Wednesday, October 22, 2008

Damn liberal media...

I figure Wander might have an interest in this op-ed piece from one of his favorite authors (I think--maybe I'm remembering wrong), Orson Scott Card. Apparently, he writes a column for a paper up in Wild Willie's neck of the woods and had a few choice words to say about the journalist coverage of this whole financial meltdown and takes a different angle than what I was expecting before I started reading this:

This housing crisis didn't come out of nowhere. It was not a vague emanation of the evil Bush administration.

It was a direct result of the political decision, back in the late 1990s, to loosen the rules of lending so that home loans would be more accessible to poor people. Fannie Mae and Freddie Mac were authorized to approve risky loans.

What is a risky loan? It's a loan that the recipient is likely not to be able to repay.

The goal of this rule change was to help the poor — which especially would help members of minority groups. But how does it help these people to give them a loan that they can't repay? They get into a house, yes, but when they can't make the payments, they lose the house — along with their credit rating.

They end up worse off than before.

This was completely foreseeable and in fact many people did foresee it. One political party, in Congress and in the executive branch, tried repeatedly to tighten up the rules. The other party blocked every such attempt and tried to loosen them.
Just goes to show you that no one's hands are clean in this mess.

6 comments:

Wander said...

He is, indeed, one of my favorite authors, and goddamn if he isn't right.

Anonymous said...

"Journalist coverage" ... if what you see on the news about the financial meltdown does not lead you to believe that the media is controlled by politicians then you are delusional.

Card is spot on. If you think it is entirely due to the fat cats on Wall Street then you have been listening to what the running mates want you to hear.

Swany said...

What I found so surprising is the entire article is like an argument Sarah Palin would make against the liberal media bias if I thought she was more insightful.

Dutch said...

Yeah, I've seen evidence that a big part of the problem was the subrprime (po folk) loans. And I certainly admit that the mainstream media has a liberal bias (it's not nearly as bad as the bias in conservative media, though.)

Actually, the Fannie Mae thing started with Carter. Clinton put it on steroids, and I do believe that it has contributed significantly to the economic bruhaha.

BUT, for me the intent is important when judging the outcome. I can accept a weak economy caused by an attempt to help the poor much more than I can one caused by the rich just looking to get richer at the expense of others.

Having said that, however, it would be better for everyone for the media to cover more of this aspect of the economy, one just for the sake of integrity, and two to help educate everyone so we don't do it again. I'm starting to find out what Wild Willie, Wankmaster Scratch, and probably some others in the gang already know: what really separates rich from poor is economic education.

Swany said...

Maybe that's the crux of the debate--can you really help the poor when the goal of the rich is to get richer?
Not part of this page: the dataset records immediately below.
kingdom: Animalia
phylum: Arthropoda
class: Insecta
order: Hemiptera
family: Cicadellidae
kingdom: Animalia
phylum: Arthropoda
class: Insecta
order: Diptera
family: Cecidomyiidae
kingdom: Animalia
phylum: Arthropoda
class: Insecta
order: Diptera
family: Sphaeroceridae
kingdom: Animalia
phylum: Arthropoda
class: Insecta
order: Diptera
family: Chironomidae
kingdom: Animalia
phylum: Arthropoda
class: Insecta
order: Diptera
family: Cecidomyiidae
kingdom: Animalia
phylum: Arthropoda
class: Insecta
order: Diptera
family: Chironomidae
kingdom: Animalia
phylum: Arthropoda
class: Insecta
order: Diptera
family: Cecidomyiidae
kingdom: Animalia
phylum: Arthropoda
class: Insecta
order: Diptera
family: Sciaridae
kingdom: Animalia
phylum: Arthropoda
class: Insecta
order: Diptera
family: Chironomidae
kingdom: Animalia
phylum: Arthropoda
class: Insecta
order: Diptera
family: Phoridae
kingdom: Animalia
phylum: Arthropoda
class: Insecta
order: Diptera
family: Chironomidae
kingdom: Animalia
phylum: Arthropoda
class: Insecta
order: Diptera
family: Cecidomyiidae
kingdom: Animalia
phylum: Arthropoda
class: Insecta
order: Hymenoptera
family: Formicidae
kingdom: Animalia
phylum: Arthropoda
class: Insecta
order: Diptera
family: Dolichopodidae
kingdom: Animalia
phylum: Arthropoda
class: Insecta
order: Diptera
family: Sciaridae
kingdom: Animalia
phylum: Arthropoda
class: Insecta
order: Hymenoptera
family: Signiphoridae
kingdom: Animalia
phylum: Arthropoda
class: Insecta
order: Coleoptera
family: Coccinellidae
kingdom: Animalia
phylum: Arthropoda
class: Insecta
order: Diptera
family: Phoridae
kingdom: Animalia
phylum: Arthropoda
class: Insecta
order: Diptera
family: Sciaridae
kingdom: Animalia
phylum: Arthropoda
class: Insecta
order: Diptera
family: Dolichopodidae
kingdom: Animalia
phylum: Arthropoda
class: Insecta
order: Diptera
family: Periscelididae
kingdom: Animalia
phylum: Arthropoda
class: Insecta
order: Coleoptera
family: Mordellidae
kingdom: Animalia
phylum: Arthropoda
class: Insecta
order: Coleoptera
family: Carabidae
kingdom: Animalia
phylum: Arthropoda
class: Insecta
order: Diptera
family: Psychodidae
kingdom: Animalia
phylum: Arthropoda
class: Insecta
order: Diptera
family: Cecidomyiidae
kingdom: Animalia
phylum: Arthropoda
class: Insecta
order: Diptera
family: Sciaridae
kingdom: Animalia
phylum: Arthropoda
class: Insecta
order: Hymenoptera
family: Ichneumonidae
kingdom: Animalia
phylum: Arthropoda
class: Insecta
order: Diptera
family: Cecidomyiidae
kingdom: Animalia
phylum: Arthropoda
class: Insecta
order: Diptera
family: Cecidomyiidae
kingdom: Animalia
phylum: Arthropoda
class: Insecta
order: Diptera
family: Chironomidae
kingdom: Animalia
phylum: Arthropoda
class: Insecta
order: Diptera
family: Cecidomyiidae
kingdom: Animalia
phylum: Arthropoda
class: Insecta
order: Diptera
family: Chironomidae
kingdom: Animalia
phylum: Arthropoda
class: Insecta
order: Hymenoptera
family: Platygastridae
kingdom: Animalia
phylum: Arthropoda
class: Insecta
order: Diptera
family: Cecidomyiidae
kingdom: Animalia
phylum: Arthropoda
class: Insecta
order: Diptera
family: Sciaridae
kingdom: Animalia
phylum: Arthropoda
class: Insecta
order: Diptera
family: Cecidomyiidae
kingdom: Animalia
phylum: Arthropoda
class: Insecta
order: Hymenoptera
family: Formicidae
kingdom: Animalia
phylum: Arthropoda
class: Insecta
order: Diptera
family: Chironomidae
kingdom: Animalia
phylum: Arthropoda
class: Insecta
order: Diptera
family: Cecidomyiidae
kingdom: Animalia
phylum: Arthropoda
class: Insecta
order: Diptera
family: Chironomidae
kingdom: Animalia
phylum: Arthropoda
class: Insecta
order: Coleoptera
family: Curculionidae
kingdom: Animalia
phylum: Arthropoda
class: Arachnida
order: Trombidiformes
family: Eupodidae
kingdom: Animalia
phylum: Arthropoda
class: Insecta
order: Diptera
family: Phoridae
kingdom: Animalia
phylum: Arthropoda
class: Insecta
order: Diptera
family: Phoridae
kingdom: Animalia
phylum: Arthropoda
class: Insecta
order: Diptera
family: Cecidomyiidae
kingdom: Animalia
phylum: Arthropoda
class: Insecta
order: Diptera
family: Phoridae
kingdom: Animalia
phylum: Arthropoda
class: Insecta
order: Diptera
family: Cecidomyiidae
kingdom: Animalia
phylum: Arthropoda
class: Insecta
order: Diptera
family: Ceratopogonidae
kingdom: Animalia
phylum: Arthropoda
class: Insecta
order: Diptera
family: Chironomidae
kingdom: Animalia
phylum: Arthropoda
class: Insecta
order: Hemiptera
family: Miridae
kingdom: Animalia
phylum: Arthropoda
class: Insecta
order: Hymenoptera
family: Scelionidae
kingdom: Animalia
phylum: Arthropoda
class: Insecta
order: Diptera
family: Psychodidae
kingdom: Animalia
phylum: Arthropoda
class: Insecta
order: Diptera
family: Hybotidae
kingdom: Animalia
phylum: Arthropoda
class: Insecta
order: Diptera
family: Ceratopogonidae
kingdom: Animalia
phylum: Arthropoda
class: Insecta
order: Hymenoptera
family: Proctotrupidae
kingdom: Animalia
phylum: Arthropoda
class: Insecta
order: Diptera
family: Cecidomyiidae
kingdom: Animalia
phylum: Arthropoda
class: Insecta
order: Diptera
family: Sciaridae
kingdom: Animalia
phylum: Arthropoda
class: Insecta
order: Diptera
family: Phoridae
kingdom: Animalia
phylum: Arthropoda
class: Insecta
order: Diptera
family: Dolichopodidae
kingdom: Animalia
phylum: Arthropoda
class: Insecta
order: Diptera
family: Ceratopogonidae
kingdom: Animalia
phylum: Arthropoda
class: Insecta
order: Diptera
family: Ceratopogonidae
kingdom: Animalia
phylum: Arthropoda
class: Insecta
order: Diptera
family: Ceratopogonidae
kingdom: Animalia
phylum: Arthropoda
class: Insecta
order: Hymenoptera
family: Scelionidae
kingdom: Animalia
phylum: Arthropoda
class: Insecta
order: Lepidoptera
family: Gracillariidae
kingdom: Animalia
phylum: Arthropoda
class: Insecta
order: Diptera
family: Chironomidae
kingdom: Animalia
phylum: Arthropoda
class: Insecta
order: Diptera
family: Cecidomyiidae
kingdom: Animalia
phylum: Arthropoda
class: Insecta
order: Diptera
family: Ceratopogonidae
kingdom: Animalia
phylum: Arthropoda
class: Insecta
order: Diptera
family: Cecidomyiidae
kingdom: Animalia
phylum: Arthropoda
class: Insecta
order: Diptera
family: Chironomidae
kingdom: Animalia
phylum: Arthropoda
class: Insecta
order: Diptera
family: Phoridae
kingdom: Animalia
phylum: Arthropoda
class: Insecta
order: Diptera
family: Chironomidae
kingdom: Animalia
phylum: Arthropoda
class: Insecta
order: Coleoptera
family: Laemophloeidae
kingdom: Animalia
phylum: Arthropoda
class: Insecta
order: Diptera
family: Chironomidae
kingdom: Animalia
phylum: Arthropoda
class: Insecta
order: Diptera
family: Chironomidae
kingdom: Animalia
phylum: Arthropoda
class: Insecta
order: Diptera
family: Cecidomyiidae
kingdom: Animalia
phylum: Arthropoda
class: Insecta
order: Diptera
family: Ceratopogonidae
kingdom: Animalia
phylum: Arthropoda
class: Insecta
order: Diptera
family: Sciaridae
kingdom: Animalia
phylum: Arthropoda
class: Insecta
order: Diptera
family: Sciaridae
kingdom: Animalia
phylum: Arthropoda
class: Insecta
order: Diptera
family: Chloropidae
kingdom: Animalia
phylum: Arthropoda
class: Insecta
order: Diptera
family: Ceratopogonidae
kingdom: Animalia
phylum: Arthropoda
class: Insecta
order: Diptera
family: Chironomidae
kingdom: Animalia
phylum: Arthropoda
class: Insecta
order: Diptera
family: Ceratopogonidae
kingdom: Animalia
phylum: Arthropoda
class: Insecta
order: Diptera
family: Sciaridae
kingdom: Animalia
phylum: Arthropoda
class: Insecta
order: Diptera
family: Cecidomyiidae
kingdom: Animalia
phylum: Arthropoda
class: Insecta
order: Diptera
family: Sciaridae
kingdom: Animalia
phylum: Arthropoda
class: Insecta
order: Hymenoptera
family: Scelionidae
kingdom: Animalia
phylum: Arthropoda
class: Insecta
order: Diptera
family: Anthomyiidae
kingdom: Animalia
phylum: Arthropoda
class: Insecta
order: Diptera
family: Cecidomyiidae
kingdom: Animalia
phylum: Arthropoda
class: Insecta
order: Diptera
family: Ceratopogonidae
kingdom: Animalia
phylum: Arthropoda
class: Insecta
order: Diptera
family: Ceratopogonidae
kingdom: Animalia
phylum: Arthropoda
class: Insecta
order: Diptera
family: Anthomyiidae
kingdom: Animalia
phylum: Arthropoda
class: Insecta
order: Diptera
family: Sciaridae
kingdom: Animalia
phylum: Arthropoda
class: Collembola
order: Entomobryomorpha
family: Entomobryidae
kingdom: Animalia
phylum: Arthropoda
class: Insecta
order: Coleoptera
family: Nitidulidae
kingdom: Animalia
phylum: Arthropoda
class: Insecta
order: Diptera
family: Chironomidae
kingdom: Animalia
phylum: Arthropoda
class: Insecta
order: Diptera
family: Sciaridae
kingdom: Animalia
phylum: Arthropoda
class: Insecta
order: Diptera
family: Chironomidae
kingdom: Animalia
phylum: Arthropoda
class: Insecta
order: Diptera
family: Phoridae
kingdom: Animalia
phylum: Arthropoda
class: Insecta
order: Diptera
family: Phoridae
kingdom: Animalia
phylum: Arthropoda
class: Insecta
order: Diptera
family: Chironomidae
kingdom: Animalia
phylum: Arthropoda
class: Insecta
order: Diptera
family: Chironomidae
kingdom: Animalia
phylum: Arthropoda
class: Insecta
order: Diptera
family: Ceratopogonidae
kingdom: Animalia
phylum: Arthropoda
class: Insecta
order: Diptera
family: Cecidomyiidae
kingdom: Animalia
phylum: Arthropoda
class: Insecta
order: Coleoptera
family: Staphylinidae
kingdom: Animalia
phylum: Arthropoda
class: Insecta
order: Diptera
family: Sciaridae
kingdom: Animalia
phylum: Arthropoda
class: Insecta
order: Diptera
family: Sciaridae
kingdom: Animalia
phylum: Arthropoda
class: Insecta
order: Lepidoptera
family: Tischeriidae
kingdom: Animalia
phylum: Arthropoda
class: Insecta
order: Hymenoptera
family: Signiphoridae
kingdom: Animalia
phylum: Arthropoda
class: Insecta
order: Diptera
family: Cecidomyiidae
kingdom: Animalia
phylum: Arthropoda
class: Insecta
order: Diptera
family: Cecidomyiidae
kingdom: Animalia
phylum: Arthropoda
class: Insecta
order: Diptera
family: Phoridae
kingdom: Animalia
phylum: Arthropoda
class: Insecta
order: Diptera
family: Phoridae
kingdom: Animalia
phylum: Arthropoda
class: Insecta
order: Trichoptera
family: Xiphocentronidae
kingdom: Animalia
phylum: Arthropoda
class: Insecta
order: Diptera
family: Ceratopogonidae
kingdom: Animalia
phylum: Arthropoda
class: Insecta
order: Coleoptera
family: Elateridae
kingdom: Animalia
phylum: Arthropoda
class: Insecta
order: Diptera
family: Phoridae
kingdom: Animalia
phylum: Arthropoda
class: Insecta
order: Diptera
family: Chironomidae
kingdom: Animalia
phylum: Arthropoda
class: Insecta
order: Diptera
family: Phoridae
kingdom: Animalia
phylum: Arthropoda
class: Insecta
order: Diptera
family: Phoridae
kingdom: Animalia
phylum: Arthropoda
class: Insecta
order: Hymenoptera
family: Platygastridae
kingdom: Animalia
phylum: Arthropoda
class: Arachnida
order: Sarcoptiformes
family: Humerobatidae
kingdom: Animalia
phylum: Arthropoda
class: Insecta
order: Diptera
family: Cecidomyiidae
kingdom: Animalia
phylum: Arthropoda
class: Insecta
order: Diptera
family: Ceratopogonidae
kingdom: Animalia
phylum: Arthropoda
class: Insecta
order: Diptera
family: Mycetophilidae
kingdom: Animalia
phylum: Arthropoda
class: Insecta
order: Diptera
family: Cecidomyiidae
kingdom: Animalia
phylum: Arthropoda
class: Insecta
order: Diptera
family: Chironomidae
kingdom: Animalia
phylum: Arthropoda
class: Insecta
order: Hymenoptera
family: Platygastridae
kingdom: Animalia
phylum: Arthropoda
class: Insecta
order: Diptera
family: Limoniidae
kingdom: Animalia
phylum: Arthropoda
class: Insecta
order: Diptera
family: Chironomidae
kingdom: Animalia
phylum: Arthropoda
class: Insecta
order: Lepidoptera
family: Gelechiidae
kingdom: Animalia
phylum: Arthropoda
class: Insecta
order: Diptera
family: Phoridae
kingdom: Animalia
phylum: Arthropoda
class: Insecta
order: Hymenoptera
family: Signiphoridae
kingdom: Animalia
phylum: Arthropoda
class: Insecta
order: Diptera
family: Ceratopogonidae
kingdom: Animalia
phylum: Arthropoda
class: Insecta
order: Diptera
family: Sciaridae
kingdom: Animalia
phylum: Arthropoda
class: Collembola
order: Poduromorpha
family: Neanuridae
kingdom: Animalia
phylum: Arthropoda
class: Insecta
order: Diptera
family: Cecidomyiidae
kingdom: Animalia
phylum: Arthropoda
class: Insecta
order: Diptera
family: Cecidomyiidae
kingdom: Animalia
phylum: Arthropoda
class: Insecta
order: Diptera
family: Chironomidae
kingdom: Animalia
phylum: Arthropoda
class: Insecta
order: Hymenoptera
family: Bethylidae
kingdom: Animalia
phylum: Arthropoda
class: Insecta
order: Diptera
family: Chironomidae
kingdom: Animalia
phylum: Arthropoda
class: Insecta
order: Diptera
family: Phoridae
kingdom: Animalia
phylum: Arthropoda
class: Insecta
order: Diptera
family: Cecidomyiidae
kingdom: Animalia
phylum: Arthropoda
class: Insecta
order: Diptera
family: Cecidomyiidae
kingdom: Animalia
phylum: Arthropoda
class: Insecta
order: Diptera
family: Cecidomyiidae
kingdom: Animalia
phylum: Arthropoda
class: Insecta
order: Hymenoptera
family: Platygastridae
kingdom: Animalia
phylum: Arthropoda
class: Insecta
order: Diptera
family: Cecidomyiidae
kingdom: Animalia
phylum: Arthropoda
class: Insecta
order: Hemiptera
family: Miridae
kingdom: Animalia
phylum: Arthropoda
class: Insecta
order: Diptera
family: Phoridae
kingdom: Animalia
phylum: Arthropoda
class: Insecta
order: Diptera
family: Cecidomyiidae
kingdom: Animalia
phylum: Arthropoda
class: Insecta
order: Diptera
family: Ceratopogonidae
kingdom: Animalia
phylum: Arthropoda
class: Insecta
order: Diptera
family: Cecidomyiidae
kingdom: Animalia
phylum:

I guess that's the idea behind supply-side economics and the trickle-down theory, but can it ever really sustain itself over time? It seems like someone has to lose out at some point, and you can only get richer at the expense of someone else. If it's not the rich CEO running the company or the minimum wage service worker at the bottom, then it's gotta be someone on the other side of the globe working for peanuts.

Dutch said...

Last year I was sitting outside La Madeleine's here in Houston, watching birds fight over bread on the ground. Two grackles were contesting some fallen scraps when a raven (or whatever those big, black birds with iridescent blue on their feathers are) came over, showed how much bigger he was and chased off both of the smaller birds. Then he ate the bread. As I watched this, I thought that was a pretty good demonstration of economics - those already big get the bread and then just get bigger. It also shows how old that model is - as old as life, basically.

I've been thinking of a different model for a few years now. Maybe I can see us headed that way before I die.